The most common problems I've seen on hunting rifles are bedding issues (including barrels touching) and scope mounts. The next most common - cleaning rod damage, triggers, scopes.

I've also seen barrels with almost no rifling in them. I have one in the shop now. I "need" to take a picture of that one. It's almost a smoothbore on one side of the barrel from throat to crown. My buddy says it never shot right, bullets go thorugh the paper sideways at 50 yards. And it's a .22 Hornet.

The borescope is just another inspection tool. It does't fix anything. Expensive, rather specialized, but still just a tool for looking where it's hard to see.

Fitch
 
I think that is why barrel makers like for the shooters to have bore scopes. It sells a lot of barrels.
Butch

Actually Butch, it might be the other way around. Most people don't have a clue as to what they are looking at - and even if they do, does it really affect the performance of the barrel?

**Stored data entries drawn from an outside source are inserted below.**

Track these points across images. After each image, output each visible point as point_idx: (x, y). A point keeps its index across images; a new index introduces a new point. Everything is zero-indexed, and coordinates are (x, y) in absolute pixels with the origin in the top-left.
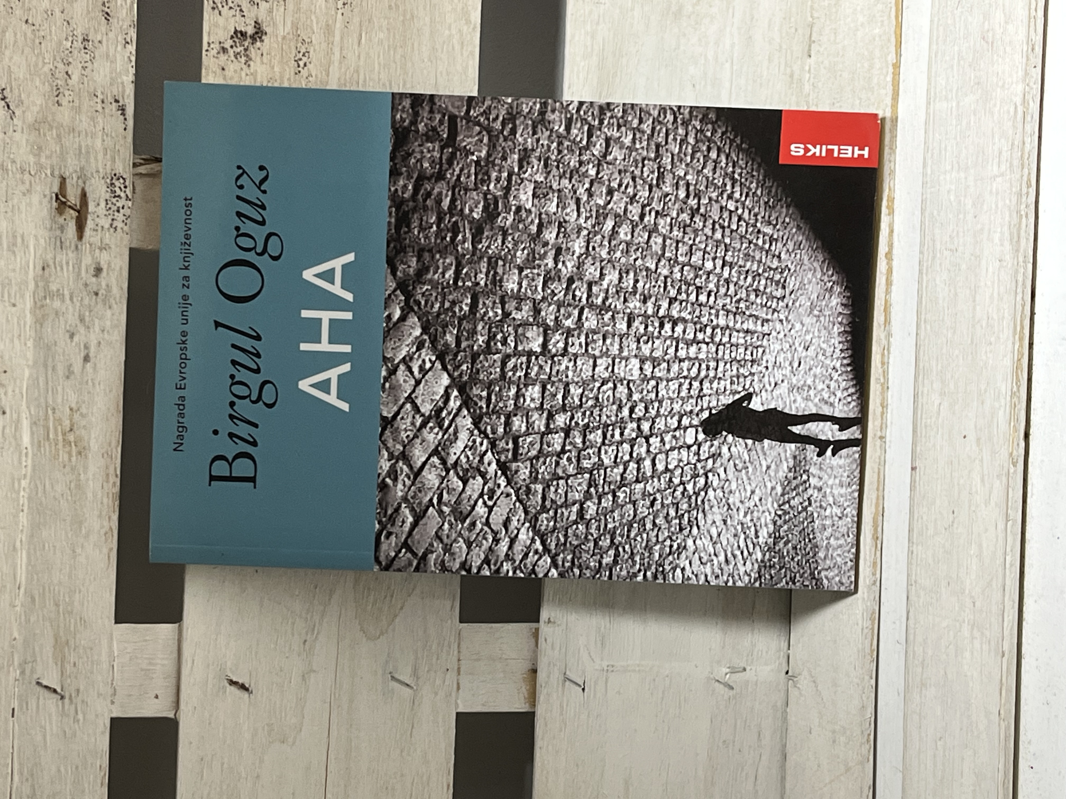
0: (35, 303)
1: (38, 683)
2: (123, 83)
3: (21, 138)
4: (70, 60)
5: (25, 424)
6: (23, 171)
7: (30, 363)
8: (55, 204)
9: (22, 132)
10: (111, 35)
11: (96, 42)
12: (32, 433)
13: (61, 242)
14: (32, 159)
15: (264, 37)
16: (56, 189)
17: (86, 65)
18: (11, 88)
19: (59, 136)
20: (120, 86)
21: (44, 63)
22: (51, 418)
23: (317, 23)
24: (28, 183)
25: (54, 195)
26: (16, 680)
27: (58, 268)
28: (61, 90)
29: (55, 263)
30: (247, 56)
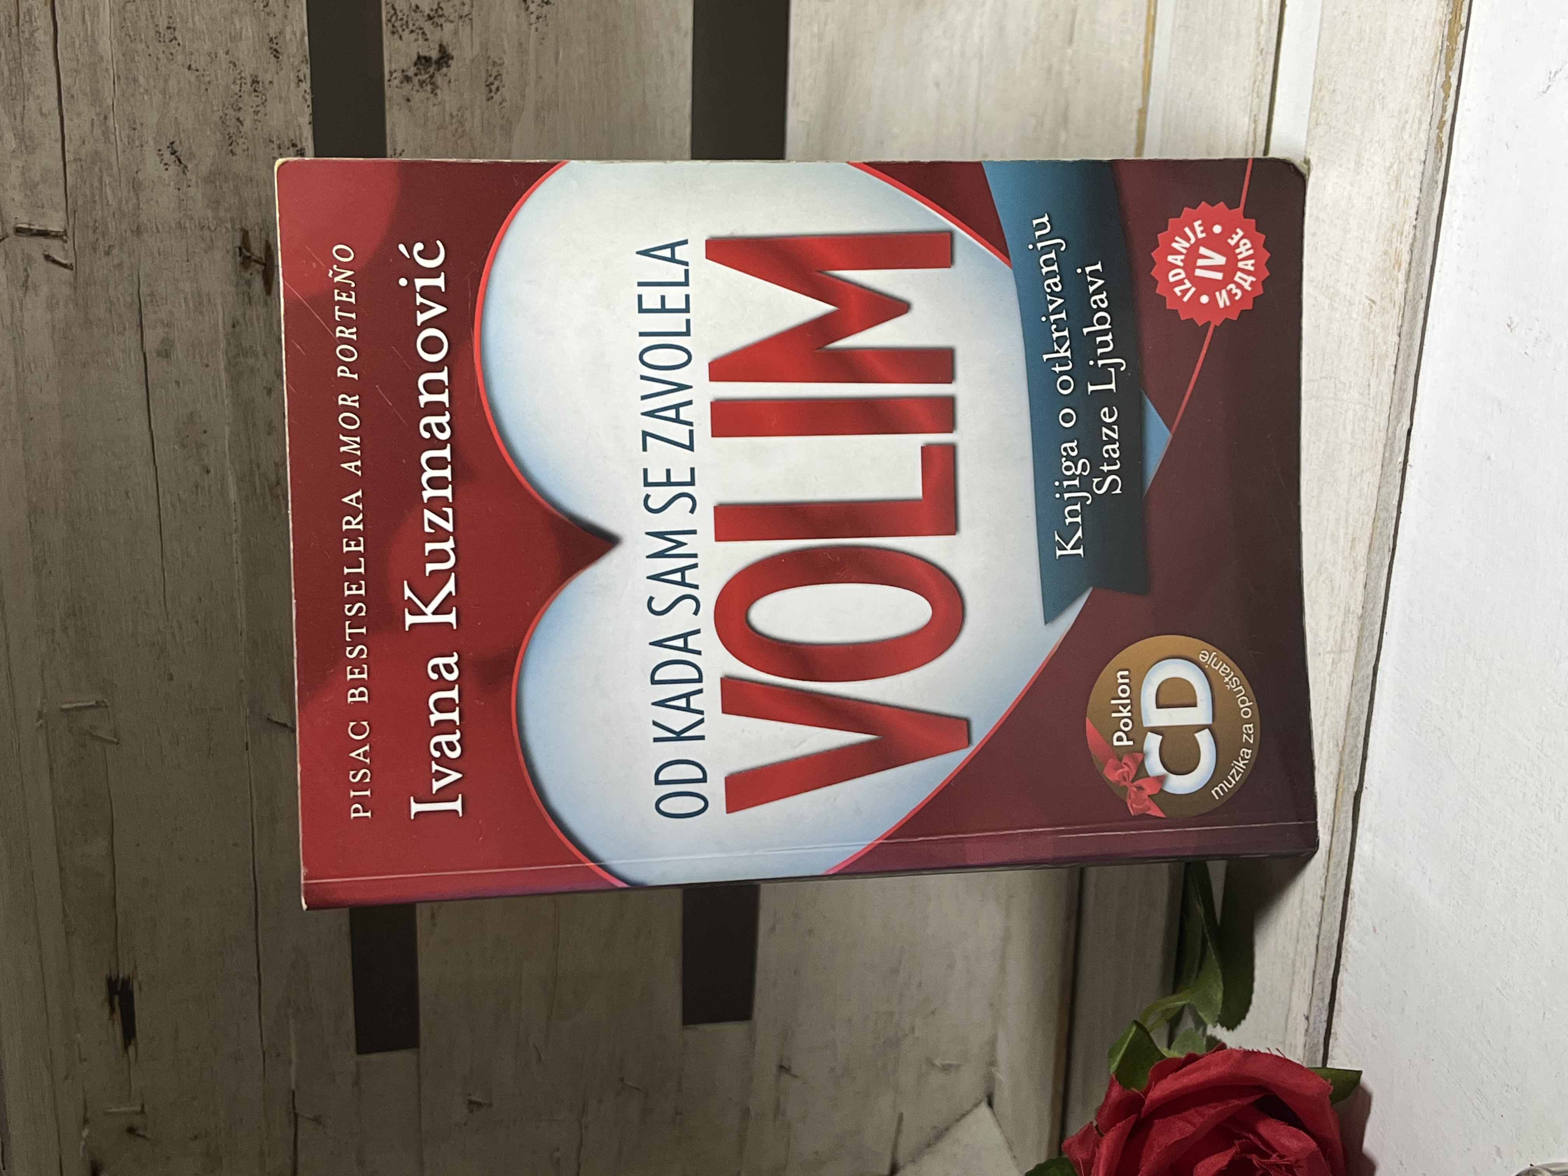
0: (229, 361)
1: (268, 719)
2: (299, 126)
3: (197, 193)
4: (240, 105)
5: (231, 479)
6: (202, 228)
7: (230, 420)
8: (239, 259)
9: (197, 186)
10: (282, 73)
11: (267, 82)
12: (239, 489)
13: (250, 298)
14: (210, 214)
15: (450, 62)
16: (238, 243)
17: (259, 109)
18: (180, 141)
19: (236, 187)
20: (297, 129)
21: (213, 111)
22: (257, 473)
23: (509, 43)
24: (208, 240)
25: (237, 249)
26: (247, 717)
27: (249, 325)
28: (234, 138)
29: (244, 319)
30: (433, 84)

The bottom line is, "how does it shoot?"

Greg Walley
Kelbly's Inc.
 
i used to have a marlin 45-70 barrel that looked like that. it would foul terribly after 20 rounds. it would take 2-4 soakings with sweets 7.62 to get all the copper out. it would SHRED cleaning patches it was so rough! of course, the lighting in the store was not good enough to see that when i bought it. i ran a box of David Tubbs Final Finish System abrasive bullets through it. it now looks like a match barrel. the cleaning patches glide through. it shoots a little better (just over 1 moa now) but the biggest thing is fouling has been reduced at least 3 fold, and cleaning is now a snap. in a bore like the one you have here, i would reccomend doing that to it. if for nothing more, that the cleaning aspect.
 
Bore scoping only tells 1/2 the tale...

A bore scope will reveal the visable things about a bore ie: tool marks, gouges, broken riflling, scratches, copper, and carbon, errosion, fire cracking, crappy throats and crowns etc. The real test is for problems one can not see. Tight and loose spots in the bore. This can be done by slugging or air gauging only.

I have seen a lot of barrels that looked a mess and would shoot. I have also seen a lot of barrels that looked pristine and would not shoot due to tight and loose spots.

Lapping barrels is an art unto itself. The better barrels are both stress releived and lapped. Multiple times.

Nat Lambeth
 
My thoughts are that a Bore Scope can show you what a Bad Barrel looks like an aggregate will tell you what a good barrel acts like.